> **Selected excerpt**:

In [1]:
import pandas as pd
import numpy as np

import yfinance as yf
import pandas_datareader.data as web

# Parameters

In [2]:
OUTFILE = 'equity_data.xlsx'

INCLUDE_INDUSTRY_ETFS = False
INCLUDE_SINGLE_NAMES = True

#RF_SOURCE = 'FRED'
RF_SOURCE = 'FRENCH'
#RF_SOURCE = 'ETF'

t0 = "1990-12-31"
t1 = "2022-04-30"

# Equity Data

In [3]:
info = pd.DataFrame(columns=['Description'])

info.loc['SPY'] = 'SPDR S&P500'

# industry etfs
if INCLUDE_INDUSTRY_ETFS:
    info.loc['XLY'] = 'Consumer Staples'
    info.loc['XLP'] = 'Consumer Discretionary'
    info.loc['XLE'] = 'Energy'
    info.loc['XLF'] = 'Finance'
    info.loc['XLV'] = 'Health Care'
    info.loc['XLI'] = 'Industrial'
    info.loc['XLB'] = 'Materials'
    info.loc['XLK'] = 'Technology'
    info.loc['XLU'] = 'Utilities'

# single-name stocks
if INCLUDE_SINGLE_NAMES:
    # These tickers all have long histories
    info.loc['AAPL'] = 'Apple'
    info.loc['MSFT'] = 'Microsoft'
    info.loc['JPM'] = 'JP Morgan'
    info.loc['JNJ'] = 'Johnson & Johnson'
    info.loc['MMM'] = '3M'
    info.loc['GE'] = 'GE'
    info.loc['DIS'] = 'Discover'
    info.loc['DHR'] = 'Danaher'
    info.loc['HON'] = 'Honeywell'
    info.loc['BAM'] = 'Brookfield'
    info.loc['MCD'] = 'McDonalds'
    info.loc['F'] = 'Ford'
    info.loc['CVX'] = 'Chevron'
    info.loc['CAT'] = 'Caterpillar'
    info.loc['HD'] = 'Home Depot'
    info.loc['LOW'] = 'Lowes'
    info.loc['NUE'] = 'Nucor'
    info.loc['DHI'] = 'DR Horton'
    info.loc['XOM'] = 'Exxon'
    info.loc['BAC'] = 'Bank of America'
    info.loc['FDX'] = 'FedEx'
    info.loc['NYT'] = 'New York Times'
    info.loc['BA'] = 'Boeing'
    info.loc['TM'] = 'Toyota'
    info.loc['WMT'] = 'Walmart'

info

Unnamed: 0,Description
SPY,SPDR S&P500
AAPL,Apple
MSFT,Microsoft
JPM,JP Morgan
JNJ,Johnson & Johnson
MMM,3M
GE,GE
DIS,Discover
DHR,Danaher
HON,Honeywell


In [4]:
tickers = list(info.index.values)
df = yf.download(tickers, start=t0, end=t1)['Adj Close']

[*********************100%***********************]  26 of 26 completed


In [5]:
prices = df.resample('M').last()

> **Source material**:
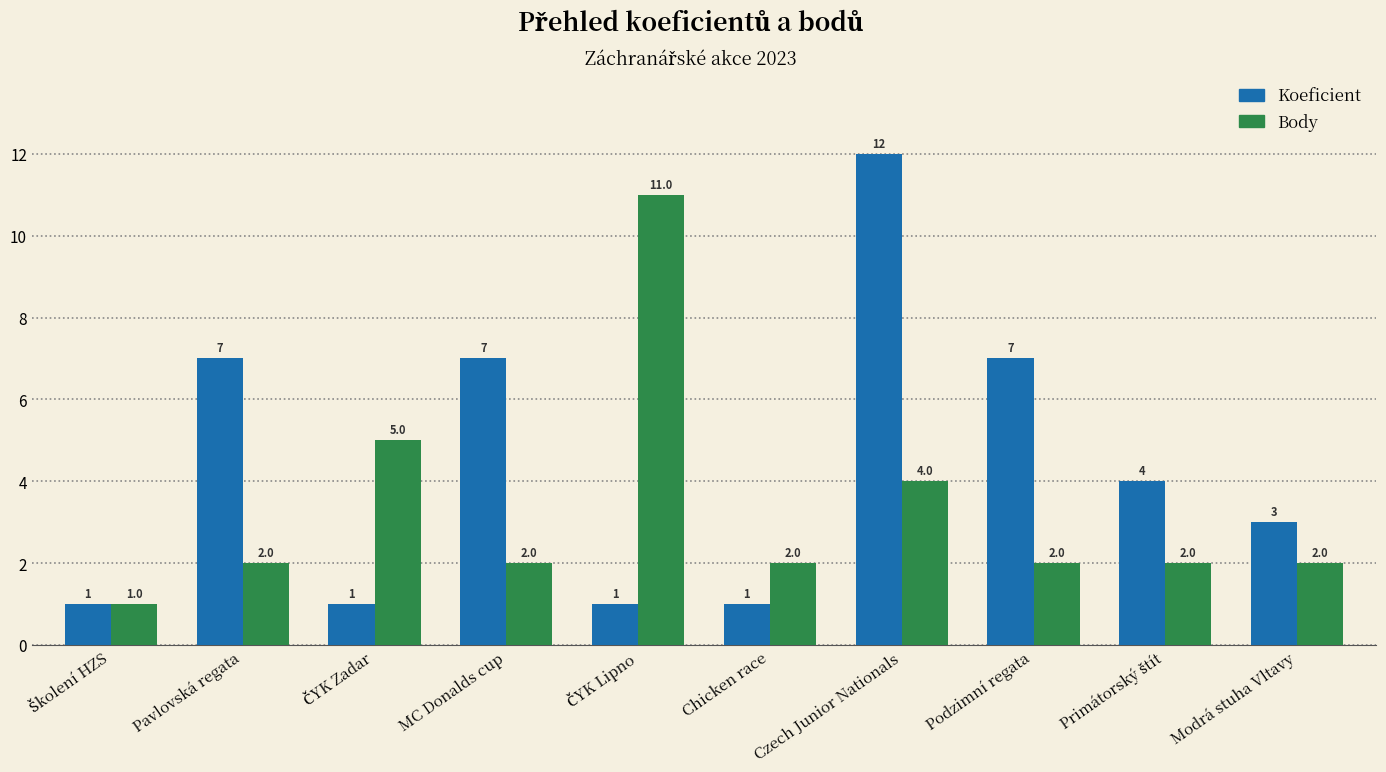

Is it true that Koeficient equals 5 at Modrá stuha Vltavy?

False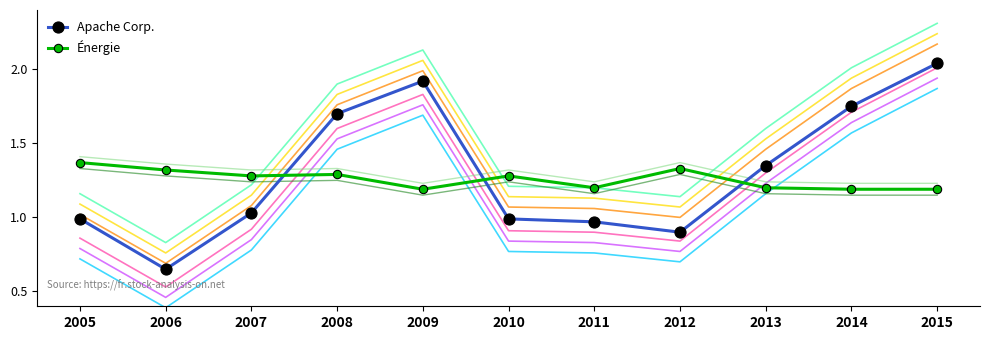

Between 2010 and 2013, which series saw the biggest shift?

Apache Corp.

> **Written task 1**: List every library or module the equity data notebook imports, with the alias each one is given.
> **Written task 2**: Pick up the equity data notebook after its final line and write the code that comes next.

> **Written answer 1**:
- pandas, as pd
- numpy, as np
- yfinance, as yf
- pandas_datareader.data, as web

> **Written answer 2**:
rets = prices.pct_change().iloc[1:,:]
rets.dropna(inplace=True)

# Get Risk-free rate

Use short-term treasury bills.

Pros / cons of various sources.

* Get it from Ken French database via pandas-datareader, but updated with a few months lag.
* Could get it from FRED, but need API-KEY
* Could use ETF like SHV, but only goes back to 2007

In [6]:
if RF_SOURCE=='FRED':
    1+1

elif RF_SOURCE=='FRENCH':
    rawdata = web.DataReader('F-F_Research_Data_Factors', data_source='famafrench',start=t0,end=t1)
    ff = rawdata[0] / 100
    # convert the yyyy-mm to timestamp object. default is to put first of month, but should be end of month
    ff = ff.to_timestamp().resample('M').last()
    rf = ff[['RF']]
    
elif RF_SOURCE=='ETF':
    shv_raw = yf.download(['SHV'], start=t0, end=t1)['Adj Close']
    shv = shv_raw.resample('M').last()
    rf = shv.pct_change().iloc[1:].to_frame()
    rf.columns = ['RF']
    
info.loc['RF'] = RF_SOURCE

In [7]:
rets_all = rets.merge(rf,how='inner',on='Date')
rets = rets_all.drop(columns=['RF'])
retsx = rets_all.sub(rets_all['RF'],axis=0).drop(columns=['RF'])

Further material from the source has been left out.